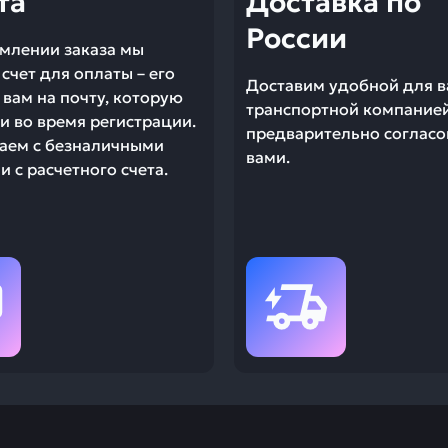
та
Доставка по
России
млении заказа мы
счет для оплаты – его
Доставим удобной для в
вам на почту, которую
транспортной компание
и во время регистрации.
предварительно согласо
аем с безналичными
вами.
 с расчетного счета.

══════════════════════════════

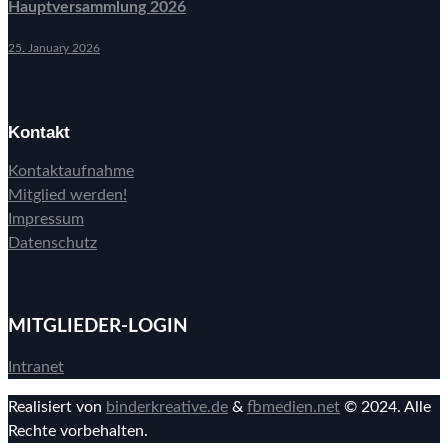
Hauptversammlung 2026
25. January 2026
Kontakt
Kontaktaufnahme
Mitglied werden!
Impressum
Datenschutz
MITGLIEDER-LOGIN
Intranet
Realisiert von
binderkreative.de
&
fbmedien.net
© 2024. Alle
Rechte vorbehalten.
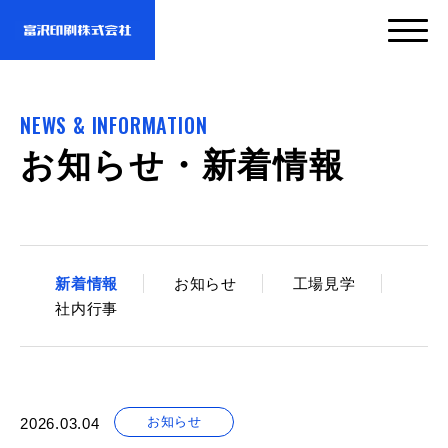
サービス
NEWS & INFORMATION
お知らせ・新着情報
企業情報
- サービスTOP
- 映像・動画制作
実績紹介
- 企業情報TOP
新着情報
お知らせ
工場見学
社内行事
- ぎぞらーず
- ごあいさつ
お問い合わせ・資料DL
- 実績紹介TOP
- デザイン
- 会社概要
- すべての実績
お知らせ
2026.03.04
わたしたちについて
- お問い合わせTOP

══════════════════════════════

◆ **What is expected**
Quote the entries from the line containing "Hauptversammlung 2026" through the line containing "- お問い合わせTOP", both included, verbatim. Leave the pictures out of your answer.

◆ **Result for this exercise**
Hauptversammlung 2026
25. January 2026
Kontakt
Kontaktaufnahme
Mitglied werden!
Impressum
Datenschutz
MITGLIEDER-LOGIN
Intranet
Realisiert von
binderkreative.de
&
fbmedien.net
© 2024. Alle
Rechte vorbehalten.
サービス
NEWS & INFORMATION
お知らせ・新着情報
企業情報
- サービスTOP
- 映像・動画制作
実績紹介
- 企業情報TOP
新着情報
お知らせ
工場見学
社内行事
- ぎぞらーず
- ごあいさつ
お問い合わせ・資料DL
- 実績紹介TOP
- デザイン
- 会社概要
- すべての実績
お知らせ
2026.03.04
わたしたちについて
- お問い合わせTOP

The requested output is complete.